Zaventem, une commune qui a une « brique dans le ventre » !

Mis en ligne le 26 janvier 2017

Avec près de 32.000 habitants et 13.304 ménages, Zaventem est la quatrième plus grosse commune du Rand. L’immobilier résidentiel y est donc important et est qualifié généralement de bonne à très bonne qualité. Notre commune est considérée comme très agréable à vivre de par son accessibilité, la proximité immédiate de Bruxelles, son calme (sauf quelques zones à proximité de l’aéroport …), la présence d’espaces verts, sa multi-culturalité (NDLR : voir la remarque en fin de texte) , … Elle attire quantité de jeunes couples quittant Bruxelles mais aussi de nombreux « expats » travaillant dans des multinationales situées à proximité.

Zaventem est ainsi densément construite et avec un immobilier assez cher, juste derrière les tarifs de Meise.

Le prix moyen du m² de terrain est d’environ 350 €/m² versus 441 € à Kraainem ou 142 € à Kortenberg. Le prix moyen des maisons s’établit à 2.000 €/m² avec une moyenne de 275.000 € par maison et 2.400 €/m² pour les appartements pour un prix moyen légèrement supérieur à 225.000 € en moyenne. Les villas, quant à elles, se négocient aux environs de 380.000 € en moyenne.

Outre son immobilier résidentiel, la commune de Zaventem est également connue pour son immobilier de bureaux et d’entrepôts.

Si de nombreux développements immobiliers de bureaux ont vu le jour à Zaventem (à proximité de l’aéroport, Keyberg, Lozenberg, Corporate Village, Ikaros, …) ou à Diegem, la vacance (% des surfaces disponibles qui sont vides) est préoccupante puisqu’elle est de près de 30 %, alors qu’elle est inférieure à 10 % à Bruxelles et même inférieure à 5 % dans le centre de Bruxelles.

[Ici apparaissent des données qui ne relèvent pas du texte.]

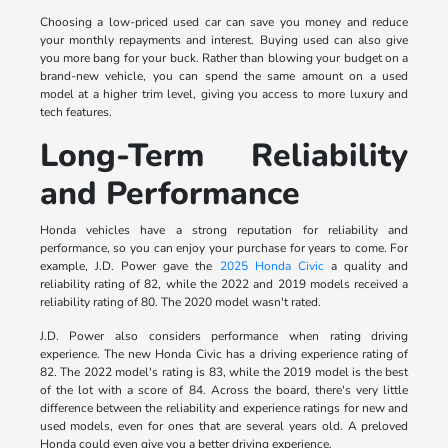
Choosing a low-priced used car can save you money and reduce
your monthly repayments and interest. Buying used can also give
you more bang for your buck. Rather than blowing your budget on a
brand-new vehicle, you can spend the same amount on a used
model at a higher trim level, giving you access to more luxury and
tech features.
Long-Term Reliability
and Performance
Honda vehicles have a strong reputation for reliability and
performance, so you can enjoy your purchase for years to come. For
example, J.D. Power gave the
2025 Honda Civic
a quality and
reliability rating of 82, while the 2022 and 2019 models received a
reliability rating of 80. The 2020 model wasn't rated.
J.D. Power also considers performance when rating driving
experience. The new Honda Civic has a driving experience rating of
82. The 2022 model's rating is 83, while the 2019 model is the best
of the lot with a score of 84. Across the board, there's very little
difference between the reliability and experience ratings for new and
used models, even for ones that are several years old. A preloved
Honda could even give you a better driving experience.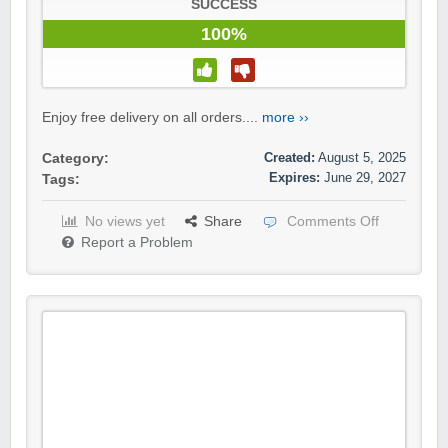
SUCCESS
100%
Enjoy free delivery on all orders....
more ››
Created:
August 5, 2025
Category:
Expires:
June 29, 2027
Tags:
No views yet
Share
Comments Off
Report a Problem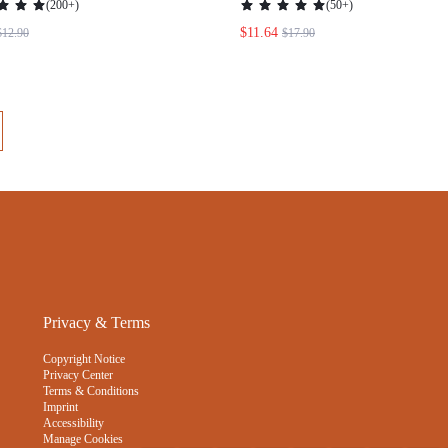
Privacy & Terms
Copyright Notice
Privacy Center
Terms & Conditions
Imprint
Accessibility
Manage Cookies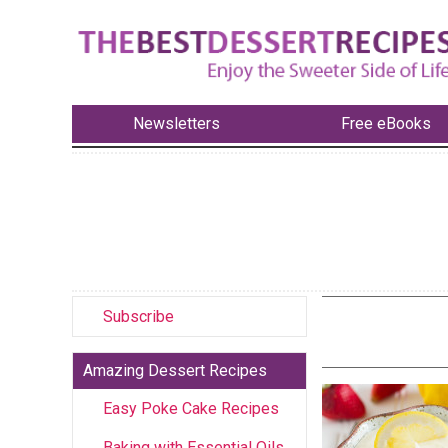
Newsletters
Free eBooks
Subscribe
Amazing Dessert Recipes
Easy Poke Cake Recipes
Baking with Essential Oils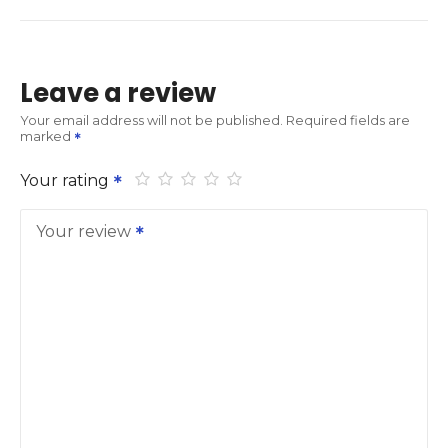
Leave a review
Your email address will not be published.
Required fields are
marked
Your rating
Your review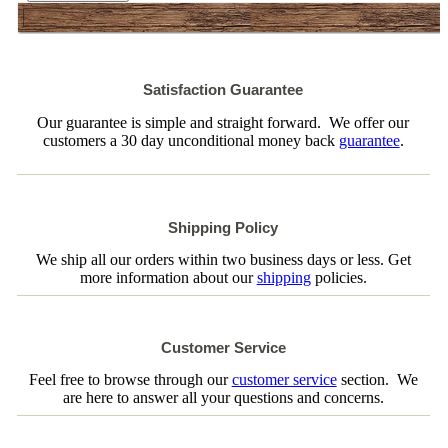
Satisfaction Guarantee
Our guarantee is simple and straight forward. We offer our
customers a 30 day unconditional money back
guarantee
.
Shipping Policy
We ship all our orders within two business days or less. Get
more information about our
shipping
policies.
Customer Service
Feel free to browse through our
customer service
section. We
are here to answer all your questions and concerns.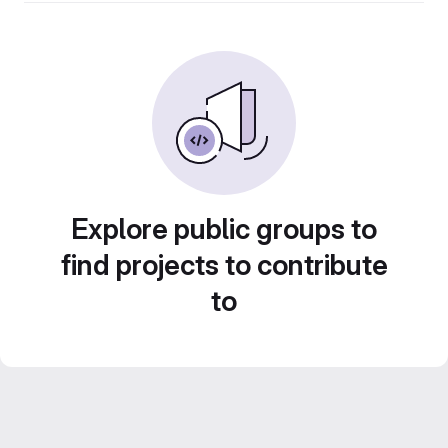
Explore public groups to
find projects to contribute
to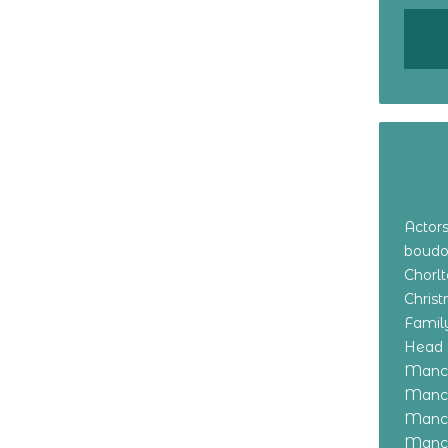
Actor
boudo
Chorl
Chris
Family
Head 
Manch
Manch
Manch
Manch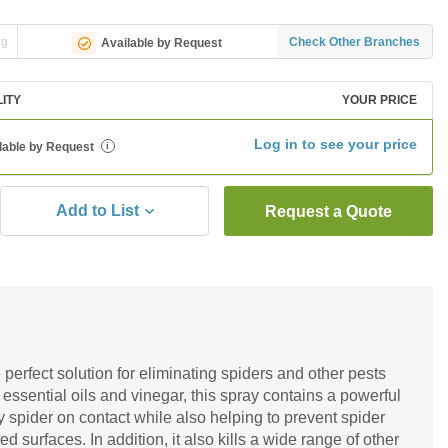
ng
Check Other Branches
Available by Request
LITY
YOUR PRICE
Log in to see your price
lable by Request
i
Add to List
Request a Quote
 perfect solution for eliminating spiders and other pests
ssential oils and vinegar, this spray contains a powerful
ny spider on contact while also helping to prevent spider
d surfaces. In addition, it also kills a wide range of other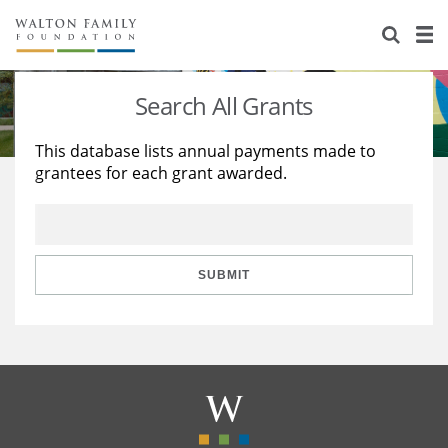
About Us
Staff
Stories
Search All Grants
Newsroom
Our Work
This database lists annual payments made to
grantees for each grant awarded.
Reports & Financials
Education
Learning
Contact Us
Environment
Knowledge Center
Grants
Home Region
Flashcards
Resources for Grantees
Careers
SUBMIT
Grants Database
Opportunity Survey 2026
Design Excellence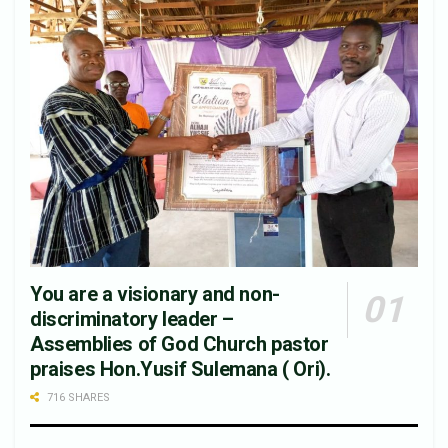
You are a visionary and non-
discriminatory leader –
Assemblies of God Church pastor
praises Hon.Yusif Sulemana ( Ori).
716 SHARES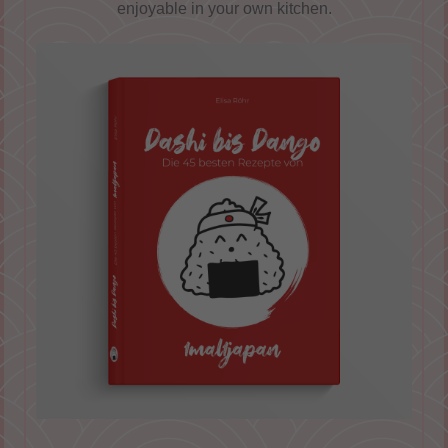
enjoyable in your own kitchen.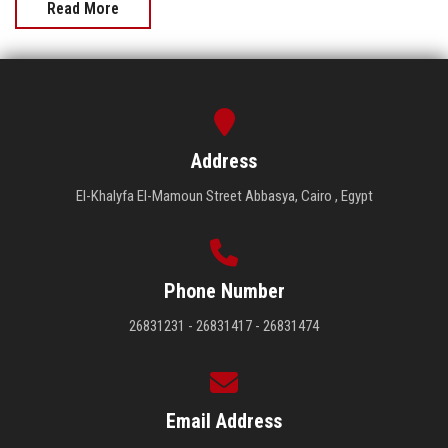
Read More
Address
El-Khalyfa El-Mamoun Street Abbasya, Cairo , Egypt
Phone Number
26831231 - 26831417 - 26831474
Email Address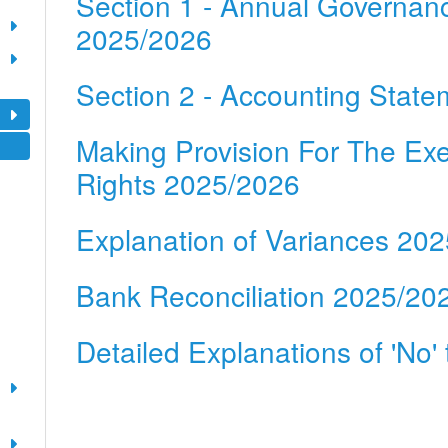
Section 1 - Annual Governan
2025/2026
Section 2 - Accounting Stat
Making Provision For The Exe
Rights 2025/2026
Explanation of Variances 20
Bank Reconciliation 2025/20
Detailed Explanations of 'No'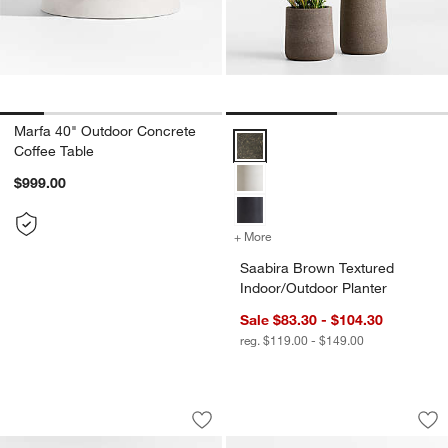
Marfa 40" Outdoor Concrete
Saabira Brown Textured Indoor/O
Coffee Table
$999.00
+ More
colors
for Saabira Brown Texture
Saabira Brown Textured
Indoor/Outdoor Planter
Sale $83.30 - $104.30
reg. $119.00 - $149.00
Ipanema 3-Piece L-Shaped Wicker Outd
Bali 51" Natural T
Carousel showing item 1 through 1 of 5
Carousel showing item 1 through 1
Save to Favorites
Ipanema 3-Piece L-Shaped Wicker Out
Sav
Ba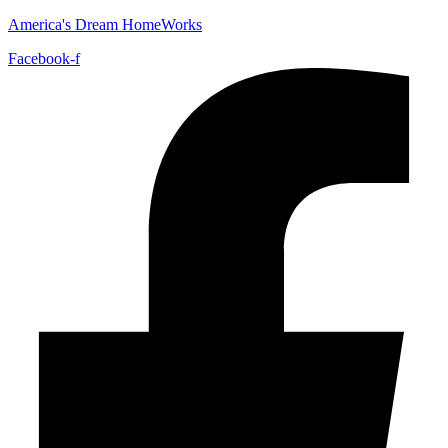
America's Dream HomeWorks
Facebook-f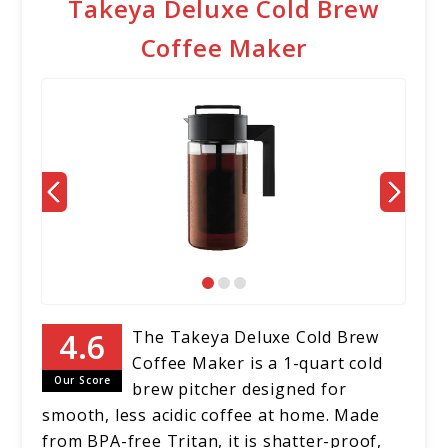
Takeya Deluxe Cold Brew
Coffee Maker
The Takeya Deluxe Cold Brew
Coffee Maker is a 1-quart cold
Our Score
brew pitcher designed for
smooth, less acidic coffee at home. Made
from BPA-free Tritan, it is shatter-proof,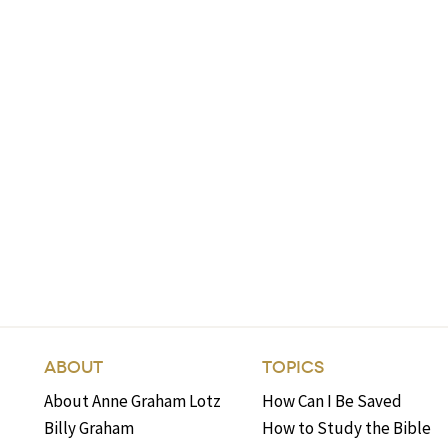
ABOUT
TOPICS
About Anne Graham Lotz
How Can I Be Saved
Billy Graham
How to Study the Bible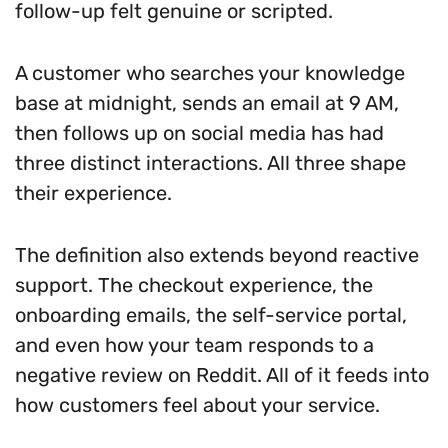
follow-up felt genuine or scripted.
A customer who searches your knowledge
base at midnight, sends an email at 9 AM,
then follows up on social media has had
three distinct interactions. All three shape
their experience.
The definition also extends beyond reactive
support. The checkout experience, the
onboarding emails, the self-service portal,
and even how your team responds to a
negative review on Reddit. All of it feeds into
how customers feel about your service.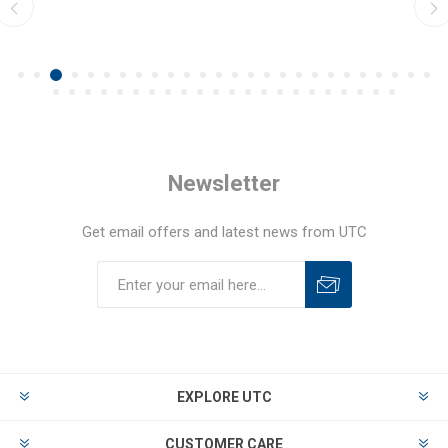
Newsletter
Get email offers and latest news from UTC
EXPLORE UTC
CUSTOMER CARE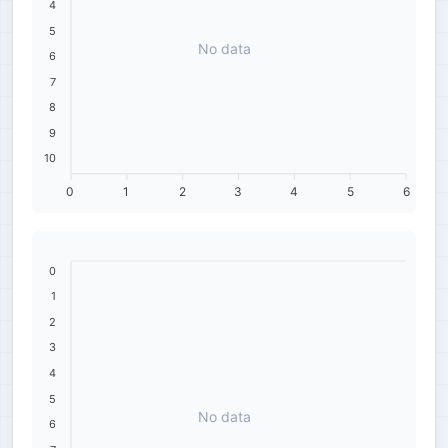
4
5
No data
6
7
8
9
10
0
1
2
3
4
5
6
0
1
2
3
4
5
No data
6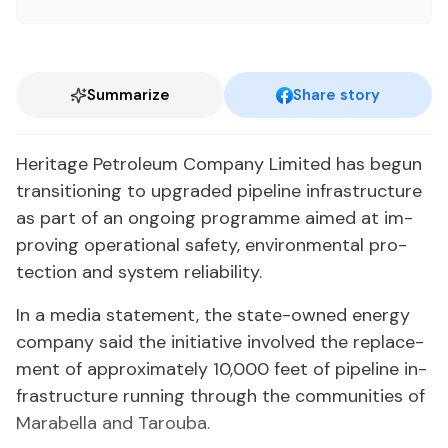
Summarize
Share story
Her­itage Pe­tro­le­um Com­pa­ny Lim­it­ed has be­gun
tran­si­tion­ing to up­grad­ed pipeline in­fra­struc­ture
as part of an on­go­ing pro­gramme aimed at im­
prov­ing op­er­a­tional safe­ty, en­vi­ron­men­tal pro­
tec­tion and sys­tem re­li­a­bil­i­ty.
In a me­dia state­ment, the state-owned en­er­gy
com­pa­ny said the ini­tia­tive in­volved the re­place­
ment of ap­prox­i­mate­ly 10,000 feet of pipeline in­
fra­struc­ture run­ning through the com­mu­ni­ties of
Mara­bel­la and Tarou­ba.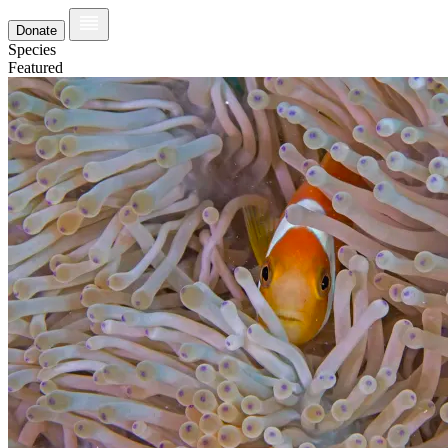
Donate
Species
Featured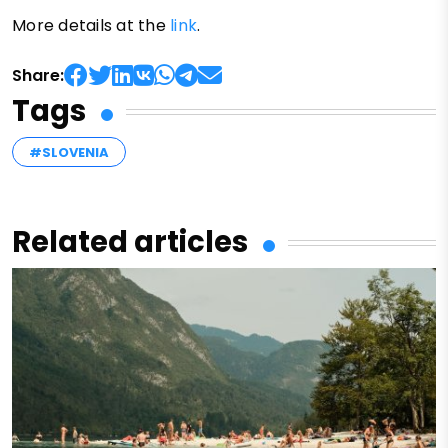
More details at the
link
.
Share:
Tags
#SLOVENIA
Related articles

Face à une telle crise immobilière, les propriétaires se résignent à brader les loyers demandés. Les prix de location (et de vente) sont donc inférieurs de parfois 50 % par rapport aux loyers des bureaux situés à Bruxelles, mais rien n’y fait … beaucoup de bureaux en périphérie restent vides ! Pourtant, il n’y a pas (ou très peu) de taxes à payer, en comparaison avec la région de Bruxelles-Capitale qui taxe très fortement les locataires de ses bureaux (taxe régionale inexistante en Flandre et de près de 7 €/m²/an à Bruxelles, taxe communale et précompte immobilier très faibles en périphérie en comparaison avec des bâtiments similaires situés à Bruxelles, …)

La faiblesse du processus de rénovation à l’œuvre dans les parcs d’affaires est étonnante, alors que certains ont été construits il y a quelques dizaines d’années. Cette faiblesse est encore plus évidente, en la comparant à l’ampleur et la continuité du même processus en région bruxelloise.

Bonne nouvelle … notons quand même les constructions récentes du bâtiment « Gateway » (35.000 m² sur le site de l’aéroport, entièrement loué à la société Deloitte) et du bâtiment « Passeport », contigu au « Gateway » (28.000 m², dont 12.000 m² loués à la société KPMG).

Quand on demande aux sociétés les raisons de la désertion de la périphérie, elles citent, entre autres, la mauvaise accessibilité en transport en commun mais aussi l’obligation de l’utilisation du néerlandais avec les diverses administrations ! A changer ? Pas évident …

 

Vincent Gérin

Conseiller Communal UF – Groupe MR

Consultant immobilier et Assistant à l’ULB.